After about four months of flailing trying to "get it to work" by watching my teacher took a look at my playing a bum ditty and said "let's fix some bad habits"

let's set a reference frame of the neck with the strings forming a parallel plane over the frets.   Assuming that most banjos have this plane parallel to the head of the banjo we have to decide how a brand new never played any instrument before player should angle the instrument.  
 

The first axis we consider is the angle the plane should make to the ground.  We can range that from below parallel to straight up and there could be players that do strange things with the angle beyond a 90 degree incidence but again to a beginner it's unlikely this is the optimum introductory teaching reference frame.   So let's say the easiest to teach is 45 degrees from the normal of parallel to the floor.  Then we could show in the banjo drawing that the resting pot can sit with or without a strap to angle the neck at 45 degrees.

 

the next angle we could consider is the plane of the fretboard and strings.   If we measured 1000 people and took a look at the average angel of the fretboard to the floor depending on the best way for a hand to reach the strings with the wrist in a "normal"'position to allow one to make hammer ons or basic chords easy, that angle to the floor might tilt anywhere from 250 to 275 degrees (assuming the floor is reference and we are going clockwise with a right handed banjo).  
 

so now we have two drawings showing the easiest way for a new player to hold the instrument.

 

i spent three months bashing the strings missing everything in the middle strings before watching an 8 minute video by Tom Collins that described the angle of incidence of the hand progression at specifically 90 degrees to the strings suddenly had the hitting of the strings perfectly every time.  Although I might have eventually learned it, that breakdown with video inside and along the strings taught me more than any videos of watching people play ever did.   the movement was broken down.

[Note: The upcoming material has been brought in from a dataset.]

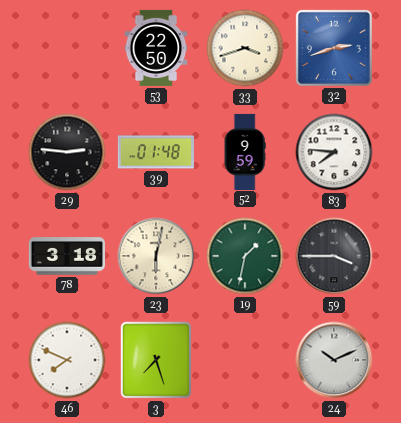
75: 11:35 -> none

so imagine we sketch that angle moving across the strings as the plane that. The middle or index finger travels in.  We already have many drawings and examples of how to hold the hand but then imagine we have shown the exact angle that the metacarpals of the finger should take as the nail pulls up, moves back then the wrist is used to percussively strike that down and then retract while the exact width of the thumb pad is shown landing into the fifth string and the rough timing of that.

 

and all of this is in a book that one can pick up without being concerned about a song.

 

similar to the mechanics of scales on piano or starting strength on weightlifting or learning to cast before fishing.   
 

That's what I was looking for in the how to.   Clawhammer banjo mechanics with diagrams, physics and specific movement broken down.

 

there are benefits to those people who have learned everything by trying out but going back to my akateboard example on other replies here, Tony Hawk first landed a 900 in an awe inspiring x games finish after years of trying and failing.   An X games 8years later showed an 11 year old landing a 900 then 1080 in succession on the mega ramp and that kids coach said that they had analyzed the movement frame by frame and broke it down into steps on trampolines and in foam pits.  I believe there is always a best way to teach a movement and that's what I was looking for in drop thumb angle and timing.